I’ve just turned 40 and have started to notice my husband’s interest in me waning. There is a new secretary at his office with flotation devices for breasts, and I’m scared of losing him to her. What can I do to get him back?
Your predicament is common. Just the other day my own husband told me that my face looked like a discarded rhino hide and could I please, for the love of all that is sacred and holy, do something about it? Sadly, there is no cure-all for man’s wandering eye, but let me suggest a few ways to keep the home fires burning!
- MAINTAIN your natural beauty. Sadly, some women grow lax in their later years and start to place undue emphasis on what they dubiously term their “personality.” I knew one woman who went completely off the rails after her husband, in a drunken stupor, told her he valued her “inner beauty.” By the time he’d sobered up, she had cancelled her gym membership, burnt all her bras and was halfway through her third tub of Häagen-Dazs (I’ll give you one guess as to how that relationship panned out).
- KEEP the right balance. Although the odd display in nature is acceptable, on no occasion should the human male be more attractive than his partner. If you feel you’re slipping, try to avoid unflattering lighting, or consider a face transplant. Remember that your husband should always be capable of making the lighthearted remark to family and friends that he is, as it were, “batting out of his league.” (If in even the majority of cases he is referring to you, you’ve scored a home run!)

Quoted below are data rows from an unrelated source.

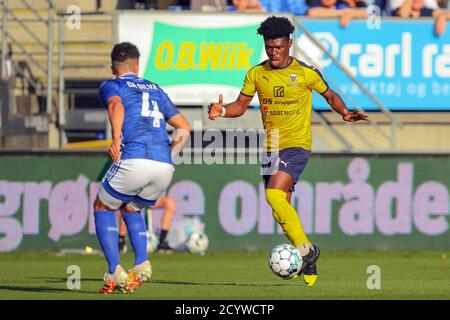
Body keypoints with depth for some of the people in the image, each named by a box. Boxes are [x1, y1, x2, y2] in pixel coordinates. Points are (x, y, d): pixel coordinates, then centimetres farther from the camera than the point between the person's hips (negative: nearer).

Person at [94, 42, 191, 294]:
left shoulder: (111, 86, 13)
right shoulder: (156, 91, 29)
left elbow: (116, 105, -12)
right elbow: (184, 127, 27)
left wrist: (116, 139, -23)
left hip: (134, 160, -5)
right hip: (165, 167, 5)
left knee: (103, 207, 19)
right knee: (131, 209, 30)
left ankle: (115, 271, 2)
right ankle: (142, 263, 6)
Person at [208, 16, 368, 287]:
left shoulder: (305, 73, -6)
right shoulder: (256, 74, 5)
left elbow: (329, 95, 8)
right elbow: (241, 105, 9)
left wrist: (345, 112, -11)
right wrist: (222, 111, -12)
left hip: (297, 145, -6)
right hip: (271, 147, 6)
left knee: (274, 194, -25)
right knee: (281, 209, 6)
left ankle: (306, 248, -14)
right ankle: (308, 264, 19)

- THIN for the win. As the old saying goes, “it’s better to be skinny in hell than obese in heaven” (anon). While thinness is universally attractive, make sure you don’t get too emaciated. Men like women with a bit of meat on their bones! Avoid full-blown anorexia, but ensure you’re thin enough to warrant concern from well-meaning colleagues. If food is too hard to quit, consider nature’s godsend: the humble tapeworm. It only took me one month of eating undercooked meat from infected animals to contract one, and while side-effects can include nausea, weakness, diarrhea, abdominal pain and fatigue, it’s a small price to pay for an enviable bod!

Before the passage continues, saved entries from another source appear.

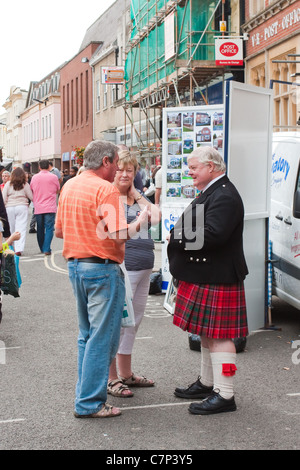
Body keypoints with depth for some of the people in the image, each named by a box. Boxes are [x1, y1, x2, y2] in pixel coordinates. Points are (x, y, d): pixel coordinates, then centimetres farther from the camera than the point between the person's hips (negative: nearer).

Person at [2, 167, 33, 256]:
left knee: (12, 229, 11)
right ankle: (19, 249, -15)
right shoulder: (25, 185, -1)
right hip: (22, 207, -1)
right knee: (21, 229, -3)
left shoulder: (8, 184, 1)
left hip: (9, 208, 1)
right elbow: (31, 197, 2)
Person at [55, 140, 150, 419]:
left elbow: (59, 231, 16)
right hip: (102, 269, -8)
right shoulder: (106, 189, -15)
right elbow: (117, 235, -23)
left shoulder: (69, 186, 10)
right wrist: (140, 223, -7)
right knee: (102, 338, 0)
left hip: (75, 266, 9)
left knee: (86, 334, 19)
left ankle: (86, 392, 27)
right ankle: (89, 403, 4)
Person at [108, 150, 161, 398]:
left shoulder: (138, 196, 17)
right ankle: (111, 379, 6)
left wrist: (136, 193, 1)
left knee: (134, 321, 16)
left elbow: (156, 217, 5)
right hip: (123, 269, -8)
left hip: (144, 269, 8)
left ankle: (126, 374, 28)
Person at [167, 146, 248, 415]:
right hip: (204, 276, 11)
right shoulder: (211, 193, 16)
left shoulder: (225, 196, -18)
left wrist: (177, 237, -18)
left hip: (217, 279, -11)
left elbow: (212, 235, -28)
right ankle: (207, 383, 32)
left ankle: (224, 395, 2)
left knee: (218, 335, -5)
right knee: (207, 332, 19)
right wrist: (179, 235, 5)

- PUTyour money where your face is. Many over-the-counter products promise to eradicate lines and age spots, but in my personal opinion, only one cream delivers. At $500 a pop, “Pony Power” isn’t cheap, but aged horse semen never is. While the smell takes a little getting used to, you’ll love the wrinkle-defying properties of this bad boy. Giddyup!
- KISS and make up. As we all know, there’s nothing quite so terrifying as the naked female face, but some women seem to think that the occasional skinny dip is reasonable. Those same women lost their husband to the secretary with flotation devices for breasts.
- SMILES for miles. Smiling is scientifically proven to make a woman 6 times more attractive to men. In one clinical trial, men were handed pictures of several women and told to rank them in their preferred order. Of the subjects, the woman who had the biggest smile was consistently chosen. (In what they later saw as a conflicting issue, that lady was also a supermodel). Make sure that when you smile, you engage your mouth only; never involve the eyes. While you may look dead inside, you’ll also avoid those dreaded crow’s feet!
- LOL a lot – Men whose jokes are regularly met with laughter almost never file for divorce. Always laugh with, and not at, him – the distinction is paramount. Under no circumstances attempt to be funny yourself – this can emasculate a man just as quickly as your stony response to his one-liner. (There is also a direct correlation with lesbianism.)
- AVOID comfortable clothing. I have seen happy marriages fold on the introduction of tracksuit pants. They may be snug, but they are also the death knell of desire. Was I tempted to just lounge around in hospital garb after my third pregnancy, tending to my newborn daughter and waiting for my nether regions to repair? Sure! Would I ever do that again? No way! Because it’s a slippery slope. One minute you’re wearing tracksuit pants, the next you’re growing a moustache and talking about equality.
- BOTOX, baby! A lifetime of incorrect smiling may have damaged the delicate area around your eyes. Never fear. While advances in medical science may not yet have cured cancer, they’ve done something far more important – they’ve decelerated the aging process! If you can’t fit a trip to the clinic into your busy schedule, I recommend hosting a Botox party. Like Tupperware, it’s all about the plastic! Unlike a Tupperware party, the product doesn’t come with a lifetime guarantee, so make sure you’re vigilant with your upkeep.
- SWEAT it out. Ever wondered if maybe the gym won’t bypass your congenital predisposition to store fat around your mid-section? Ever think that you could be doing more worthwhile things with your time than going up and down fake stairs in a bra that is able to reduce bounce by 999%? You’re probably spending too much time thinking and not enough time on the treadmill.
This list is by no means exhaustive, Cathy. In reality there are hundreds of ways to stave off the inevitable, most of them requiring only minor adjustments such as sleeping upside down or subsisting on a diet of cabbage and water. Best of luck in your quest to stick it to mother nature, and remember that above all, it’s about being comfortable in your own skin. As long as that skin is wrinkle-free!